Rasweiler v Town of Huntington |
2023 NY Slip Op 04979 [220 AD3d 675] |
October 4, 2023 |
Appellate Division, Second Department |
Published by New York State Law Reporting Bureau pursuant to Judiciary Law § 431. |
David Rasweiler, Appellant, v Town of Huntington et al., Respondents. |
Cellino Law, LLP, Melville, NY (Joshua B. Sandberg of counsel), for appellant.
Gerber Ciano Kelly Brady, LLP, Garden City, NY (Brendan T. Fitzpatrick, Paul S. Devine, and Erin N. Mackin of counsel), for respondents.
In an action to recover damages for personal injuries, the plaintiff appeals from an order of the Supreme Court, Suffolk County (Paul J. Baisley, Jr., J.), dated September 7, 2022. The order granted the defendants' motion for summary judgment dismissing the complaint.

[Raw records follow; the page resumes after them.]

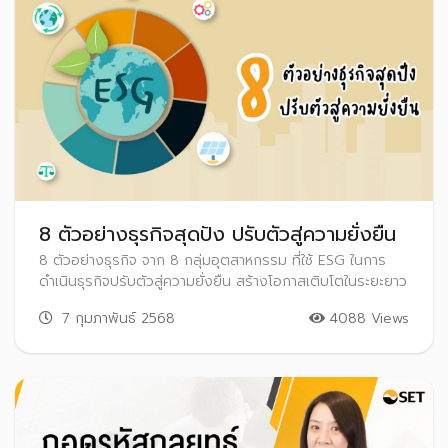
8 ตัวอย่างธุรกิจสุดปัง ปรับตัวสู่ความยั่งยืน
8 ตัวอย่างธุรกิจ จาก 8 กลุ่มอุตสาหกรรม ที่ใช้ ESG ในการ
ดำเนินธุรกิจปรับตัวสู่ความยั่งยืน สร้างโอกาสเติบโตในระยะยาว
7 กุมภาพันธ์ 2568
4088 Views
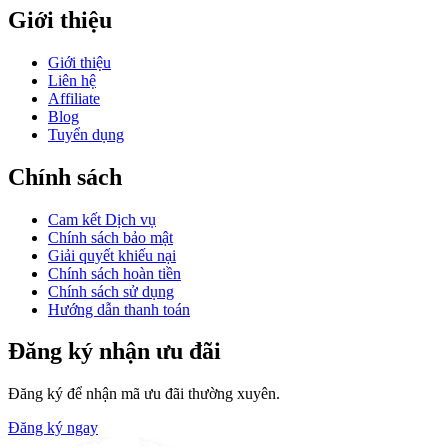
Giới thiệu
Giới thiệu
Liên hệ
Affiliate
Blog
Tuyển dụng
Chính sách
Cam kết Dịch vụ
Chính sách bảo mật
Giải quyết khiếu nại
Chính sách hoàn tiền
Chính sách sử dụng
Hướng dẫn thanh toán
Đăng ký nhận ưu đãi
Đăng ký để nhận mã ưu đãi thường xuyên.
Đăng ký ngay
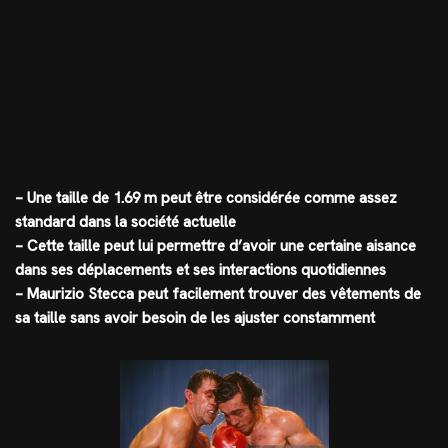
– Une taille de 1.69 m peut être considérée comme assez
standard dans la société actuelle
– Cette taille peut lui permettre d’avoir une certaine aisance
dans ses déplacements et ses interactions quotidiennes
– Maurizio Stecca peut facilement trouver des vêtements de
sa taille sans avoir besoin de les ajuster constamment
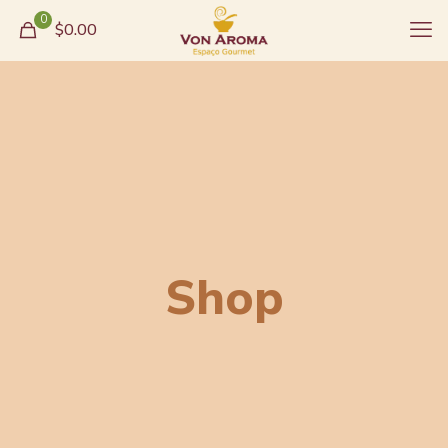
0
$0.00
Shop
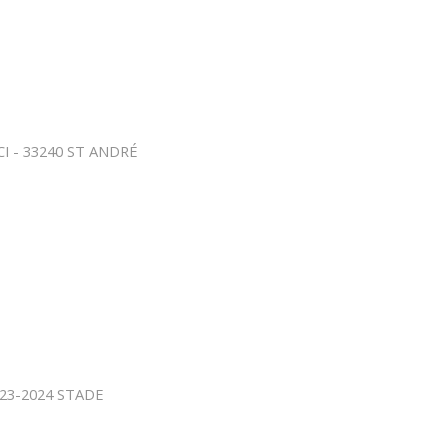
I - 33240 ST ANDRÉ
23-2024
STADE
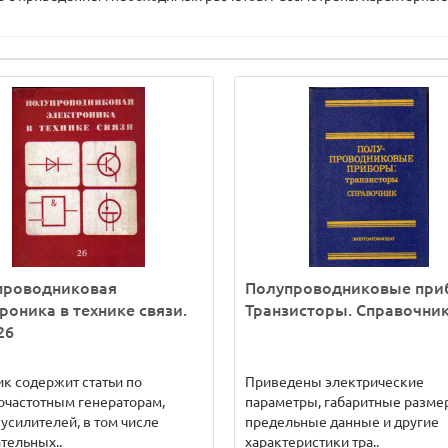
проводниковая
Полупроводниковые при
роника в технике связи.
Транзисторы. Справочни
26
к содержит статьи по
Приведены электрические
частотным генераторам,
параметры, габаритные разме
 усилителей, в том числе
предельные данные и другие
тельных..
характеристики тра..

Ordered that the order is affirmed, with costs.
In August 2021, the plaintiff allegedly sustained personal injuries while he was a passenger on a bus owned and operated by the defendants Town of Huntington and Huntington Area Rapid Transit. The accident occurred when the bus allegedly made an abrupt stop to avoid colliding with another vehicle that pulled out of a parking lot and entered into the bus's lane of travel, causing the plaintiff to be launched from his seat into the door of the bus.
The defendants moved for summary judgment dismissing the complaint, contending that the emergency doctrine relieved them of any liability for the accident. The plaintiff opposed the motion. In an order dated September 7, 2022, the Supreme Court granted the defendants' motion. The plaintiff appeals.
Here, in support of their motion, the defendants submitted, inter alia, a transcript of the plaintiff's testimony given at a hearing pursuant to General Municipal Law § 50-h, a sworn statement by the defendants' bus driver, and authenticated dash camera surveillance footage of the accident. This evidence established, prima facie, that "the actions of the bus driver in braking abruptly to avoid a collision with a car that had suddenly pulled out in front of him were reasonably prudent in an emergency situation not of his own making" (Marri v New York City Tr. Auth., 106 AD3d 699, 700 [2013]; see Anderson v Metropolitan Transp. Auth., 208 AD3d 742, 743 [2022]). In opposition, the plaintiff failed to raise a triable issue of fact (see Weber v Monsey New Sq. Trails Corp., 191 AD3d 929, 930 [2021]; Wade v Knight Transp., Inc., 151 AD3d 1107, 1110 [2017]).
Accordingly, the Supreme Court properly granted the defendants' motion for summary judgment dismissing the complaint. Iannacci, J.P., Genovesi, Dowling and Wan, JJ., concur.